Mar 22, 1985

REBOUNDS FROM RECESSION, BUT LESS VIGOROUSLY.

GENEVA, MARCH 20 (IFDA/CHAKRAVARTHI RAGHAVAN)— World trade rebounded in 1984, after the recession of 1980-82, but the trade recovery shows "a little less vigour" than after past recessions, according to the general agreement on tariffs and trade.

In its first assessment of world trade and major economic developments in 1984, the GATT secretariat notes that the rebound of world trade in 1984, nine percent in volume and 6-1/2 percent in dollar values, was one of the key features of the cyclical recovery of the world economy from the 1980-82 recession.

But while strong, the recovery in world trade was not exceptional, when compared to the recoveries in 1968 and -1976.

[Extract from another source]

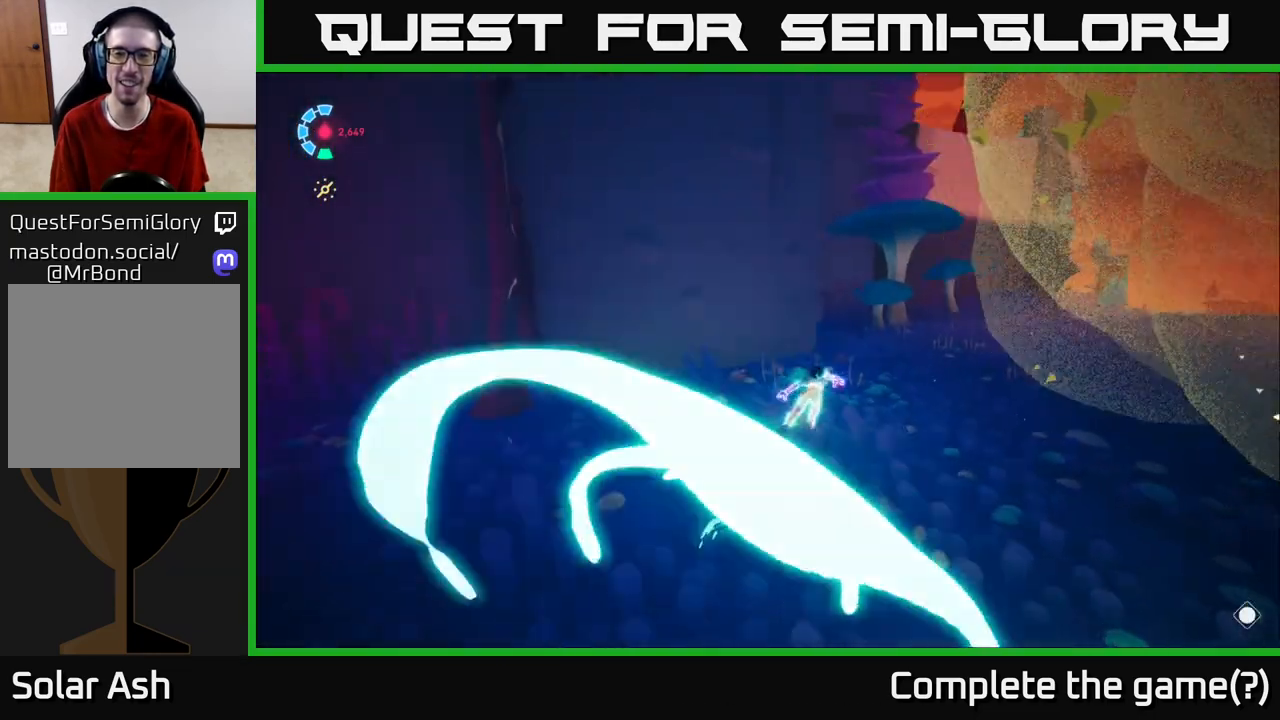
{"buttons": ["L2", "R2"], "left_stick": "right", "right_stick": "right", "events": [[417, "left_stick", "right"]]}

In 1984, the overall volume of world trade expanded less rapidly than during the 1968 recovery (when it was 12-1/2 percent), and at about the same pace as during the 1976 recovery.

"If the differences in the growth of world real income during the recoveries are taken into account, the most recent trade recovery reveals a little less vigour than the two previous ones", GATT adds.

In 1984, GATT points out, each one percent increase in world real income was associated with a 1.8 percent increase in volume of world trade.

In 1968 and 1976, the corresponding figure was two percent.

At least a part of the decline in average GDP growth rates during 1979-84, GATT says, must be attributed to the observed deceleration of trade expansion during the period, when it grew by only an average two percent.

"It is also likely that certain factors, including increasing uncertainty about future access to foreign markets, acted to reduce income and trade growth simultaneously".

The regional pattern of the recent growth in world trade also deviates markedly from past experience.

Imports into North America, including intra-north American trade, accounted for almost two-thirds of the increase in dollar value of world trade.

The share of west European imports in the increase dropped sharply from the 40 to 50 percent recorded in the previous recoveries to less than 13 percent in 1984.

At the same time, west European exports, traditionally the largest gainer, just edged out Japan for second place, behind North America, in 1984.

Unlike in the past two trade recoveries, Japan participated more strongly, on the import and especially exports side.

From recovery to recovery, there is a sizeable increase in the importance of the Third World, other than OPEC members, in the growth of world exports and imports.

Increased exports by OPEC members, unlike in earlier recoveries, added only marginally to the 1984 growth in world exports, while on import sides their values actually declined in 1984.

Trade within Western Europe contributed only seven percent to the increase in world trade, in contrast to a quarter in earlier recoveries.

Trade within the third world remained "a minor source" of the 1984 increase in world trade.

But over l979-1984, intra-Third World trade contributed a much larger share of the increase than in 1984 alone - 13.9 percent versus 3.3 percent.

The belief that recovery in world output and trade would arrest rise in protectionist pressures, and enable protection to be brought down, has thus far been disappointed, GATT notes.

While a number of factors have contributed to this, the most visible one is the "lopsided nature of the economic expansion" - impressive growth in output and employment in the U.S., weak growth and increased unemployment in western Europe, and an even greater disparity in economic performance in the third world.

Even within the U.S., not all sectors of the economy have shared equally in the growth.

While the high value of the dollar could have played a role in the U.S., there was also "a decline of a more fundamental nature in the international competitiveness of the basic industries"-

Questioning the view in the U.S., that increased import restrictions would reduce the current account deficit and expand employment, GATT blames the U.S. current account deficit on shortfall in domestic savings relative to investments.

The current U.S. situation, GATT says, differs from that of a typical country with a balance of payments problem, in which the current account deficit is aggravated by private capital outflows.

In this situation, the principal option open to the U.S. government to reduce current account deficits is reduction of federal budget deficit, and thus government's demand for borrowed capital.

Increased import restrictions would only have a short-term impact, and would be ineffective to deal with the serious current account deficit problems.

An import surcharge, now advocated in the U.S., would be "very poor policy" even as a fiscal measure, and being a temporary one, would merely postpone the need to take more permanent steps, GATT argues.

Whether through a surcharge or through quantitative import restrictions, it would only reduce economic efficiency and growth at home and abroad, stimulate inflation, and penalise exporters by increasing their production costs.

"The recovery of world trade in 1984, brisk as it was, is no reason for complacency", GATT warns.

"Tensions over trade issues are at least as strong as during the recession years. Even more so than in the past, substantial progress in improving trade policies will require joint efforts, with each country's resolve being strengthened by the knowledge that it is a cooperative effort".